THE PROBLEM —
Copy out every record exactly.

DATASET RECORDS START

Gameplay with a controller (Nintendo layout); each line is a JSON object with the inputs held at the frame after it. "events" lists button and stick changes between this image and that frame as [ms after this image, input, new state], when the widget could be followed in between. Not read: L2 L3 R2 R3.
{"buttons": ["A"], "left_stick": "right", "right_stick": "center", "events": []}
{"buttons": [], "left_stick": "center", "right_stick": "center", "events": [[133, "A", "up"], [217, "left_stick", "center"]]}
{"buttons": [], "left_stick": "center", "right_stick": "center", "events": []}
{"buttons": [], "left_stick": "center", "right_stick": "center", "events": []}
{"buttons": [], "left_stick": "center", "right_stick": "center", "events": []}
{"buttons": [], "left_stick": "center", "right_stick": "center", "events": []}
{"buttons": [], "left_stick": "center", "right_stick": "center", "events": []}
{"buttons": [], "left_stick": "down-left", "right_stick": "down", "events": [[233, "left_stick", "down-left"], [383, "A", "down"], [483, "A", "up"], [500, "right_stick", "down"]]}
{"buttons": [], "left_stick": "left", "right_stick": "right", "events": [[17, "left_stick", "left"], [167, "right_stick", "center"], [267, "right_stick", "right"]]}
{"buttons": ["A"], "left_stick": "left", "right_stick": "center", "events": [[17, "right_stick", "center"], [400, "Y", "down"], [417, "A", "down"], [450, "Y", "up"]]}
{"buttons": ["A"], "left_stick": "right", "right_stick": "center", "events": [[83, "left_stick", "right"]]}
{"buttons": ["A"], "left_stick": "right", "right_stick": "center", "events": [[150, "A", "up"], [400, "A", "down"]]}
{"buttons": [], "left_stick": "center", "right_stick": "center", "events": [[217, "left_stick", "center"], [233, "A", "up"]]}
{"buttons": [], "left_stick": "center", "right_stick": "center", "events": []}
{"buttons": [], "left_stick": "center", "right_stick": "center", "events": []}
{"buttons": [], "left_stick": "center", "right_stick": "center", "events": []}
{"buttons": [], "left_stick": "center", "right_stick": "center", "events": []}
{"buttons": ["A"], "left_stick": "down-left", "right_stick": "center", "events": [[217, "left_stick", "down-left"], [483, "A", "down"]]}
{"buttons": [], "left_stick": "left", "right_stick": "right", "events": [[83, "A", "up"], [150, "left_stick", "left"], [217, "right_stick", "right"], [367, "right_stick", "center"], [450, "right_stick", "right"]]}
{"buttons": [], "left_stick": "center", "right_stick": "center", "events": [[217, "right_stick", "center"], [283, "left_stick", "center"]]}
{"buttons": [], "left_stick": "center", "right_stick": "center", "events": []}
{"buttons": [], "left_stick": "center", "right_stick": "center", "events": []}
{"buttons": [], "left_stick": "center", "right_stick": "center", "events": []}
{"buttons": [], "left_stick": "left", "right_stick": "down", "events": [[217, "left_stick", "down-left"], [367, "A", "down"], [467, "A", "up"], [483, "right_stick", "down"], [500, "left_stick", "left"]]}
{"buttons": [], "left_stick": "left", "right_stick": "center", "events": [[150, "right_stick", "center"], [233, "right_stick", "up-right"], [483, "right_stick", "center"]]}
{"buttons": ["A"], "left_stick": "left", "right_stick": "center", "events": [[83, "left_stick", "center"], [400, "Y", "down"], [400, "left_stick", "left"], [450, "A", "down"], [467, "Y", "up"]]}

DATASET RECORDS END

EXERCISE RESULT —
Gameplay with a controller (Nintendo layout); each line is a JSON object with the inputs held at the frame after it. "events" lists button and stick changes between this image and that frame as [ms after this image, input, new state], when the widget could be followed in between. Not read: L2 L3 R2 R3.
{"buttons": ["A"], "left_stick": "right", "right_stick": "center", "events": []}
{"buttons": [], "left_stick": "center", "right_stick": "center", "events": [[133, "A", "up"], [217, "left_stick", "center"]]}
{"buttons": [], "left_stick": "center", "right_stick": "center", "events": []}
{"buttons": [], "left_stick": "center", "right_stick": "center", "events": []}
{"buttons": [], "left_stick": "center", "right_stick": "center", "events": []}
{"buttons": [], "left_stick": "center", "right_stick": "center", "events": []}
{"buttons": [], "left_stick": "center", "right_stick": "center", "events": []}
{"buttons": [], "left_stick": "down-left", "right_stick": "down", "events": [[233, "left_stick", "down-left"], [383, "A", "down"], [483, "A", "up"], [500, "right_stick", "down"]]}
{"buttons": [], "left_stick": "left", "right_stick": "right", "events": [[17, "left_stick", "left"], [167, "right_stick", "center"], [267, "right_stick", "right"]]}
{"buttons": ["A"], "left_stick": "left", "right_stick": "center", "events": [[17, "right_stick", "center"], [400, "Y", "down"], [417, "A", "down"], [450, "Y", "up"]]}
{"buttons": ["A"], "left_stick": "right", "right_stick": "center", "events": [[83, "left_stick", "right"]]}
{"buttons": ["A"], "left_stick": "right", "right_stick": "center", "events": [[150, "A", "up"], [400, "A", "down"]]}
{"buttons": [], "left_stick": "center", "right_stick": "center", "events": [[217, "left_stick", "center"], [233, "A", "up"]]}
{"buttons": [], "left_stick": "center", "right_stick": "center", "events": []}
{"buttons": [], "left_stick": "center", "right_stick": "center", "events": []}
{"buttons": [], "left_stick": "center", "right_stick": "center", "events": []}
{"buttons": [], "left_stick": "center", "right_stick": "center", "events": []}
{"buttons": ["A"], "left_stick": "down-left", "right_stick": "center", "events": [[217, "left_stick", "down-left"], [483, "A", "down"]]}
{"buttons": [], "left_stick": "left", "right_stick": "right", "events": [[83, "A", "up"], [150, "left_stick", "left"], [217, "right_stick", "right"], [367, "right_stick", "center"], [450, "right_stick", "right"]]}
{"buttons": [], "left_stick": "center", "right_stick": "center", "events": [[217, "right_stick", "center"], [283, "left_stick", "center"]]}
{"buttons": [], "left_stick": "center", "right_stick": "center", "events": []}
{"buttons": [], "left_stick": "center", "right_stick": "center", "events": []}
{"buttons": [], "left_stick": "center", "right_stick": "center", "events": []}
{"buttons": [], "left_stick": "left", "right_stick": "down", "events": [[217, "left_stick", "down-left"], [367, "A", "down"], [467, "A", "up"], [483, "right_stick", "down"], [500, "left_stick", "left"]]}
{"buttons": [], "left_stick": "left", "right_stick": "center", "events": [[150, "right_stick", "center"], [233, "right_stick", "up-right"], [483, "right_stick", "center"]]}
{"buttons": ["A"], "left_stick": "left", "right_stick": "center", "events": [[83, "left_stick", "center"], [400, "Y", "down"], [400, "left_stick", "left"], [450, "A", "down"], [467, "Y", "up"]]}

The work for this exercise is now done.